How come Jase never made an attempt to discover and reclaim his identity? How come Jase believed Philip so easily? When Philip said there were others like Jase and that some of them were evil, alarms should have rang in both Jase and Lucas when Jase told him. How come Lucas never brought up these issues to Jase? I would have thought as a social worker Lucas would have a good danger radar and a keen sense of the truth or something similar because of what his job entails.

+ the pacing

The first two chapters took place in the past and were about Jase’s origin as some amnesiac with a “Jesus complex” (Lucas’s word). These chapters were a thinly veiled prologue. Afterward, the story picked up in the present beginning with Lucas’s PoV. In spite of these things, I liked the beginning. It was dark and kind of noir-like, and I didn’t have to wait long for the action scenes.

However, by the middle of the book, the pacing became an irritating paradox. The mystery development was not moving fast enough; by fast, I mean handing out slivers of the answer pie intermittently. The romance development was moving too fast; there wasn’t a proper build up to the emotional connection. I wouldn’t say the romance was insta-love but it did border the trope.

+ the romance

The romance was flat like a tabletop, devoid of chemistry. The story convinced me that the guys made great friends, but as lovers? Not really. When they first kissed, I was indifferent instead of joyful and titillated.

+ the ending

The plot did pick up in pace and substance for the last quarter of the book, but it wasn’t enough to save the story for me. The revelation of the villain disappointed me. For a long while, the villain’s identity eluded me. But then the clues given toward the end made it possible for me to figure out the villain’s identity a couple scenes before Lucas and Jase did. It annoyed me that the couple didn’t deduce the villain’s identity sooner than I did, and that when the villain revealed their motive, it emphasized the plot holes.

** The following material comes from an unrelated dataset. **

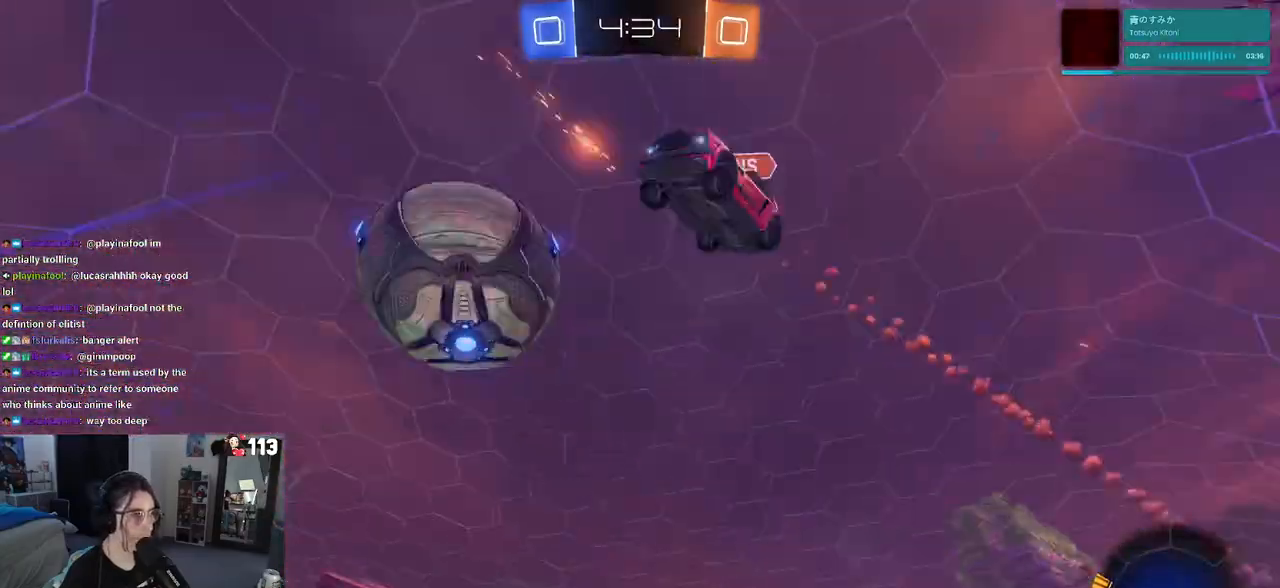
{"buttons": ["R2"], "left_stick": "center", "right_stick": "center", "events": [[450, "left_stick", "center"]]}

For that matter, it was annoying that the couple didn’t think to carry protection, e.g. gun or taser, while they were on the hunt for the bad guys. Jase’s mind-controlling ability, while powerful, doesn’t work if he’s silenced or knocked out or shot to death; the couple should have prepared for the contingencies, but they didn’t to the detriment of my belief in them as smart characters.

The epilogue was a shade of awful. Once Jase recovered his memory, he went back home and saw that his old boyfriend, after some dutiful mourning, got a new boyfriend during his disappearance and was unnaturally quick to accept the change. It was a very anti-climatic reunion, lacking the catharsis that I wanted. Jase’s recovery of his life was as not rewarding as his Jesus-like mission to save all 40 souls built it up to be. It was as if there was really no difference if Jase remained amnesiac.

It was a ridiculous HEA.

+ the loose ends

Many questions were never answered; the book is a standalone but I can see now, after finishing the book, that the book never intended to tie all the loose ends and give a satisfactory ending. We never know why there are amnesics with frightful paranormal abilities, half of them with a Jesus-complex and half with an Anti-Christ one, running around. Or why none appear to do anything to reclaim their identity and life, but instead are bent on pursuing their magical quest, or why they believed so readily the ex-amnesics who conveniently appeared out of nowhere to act momentarily as mentor.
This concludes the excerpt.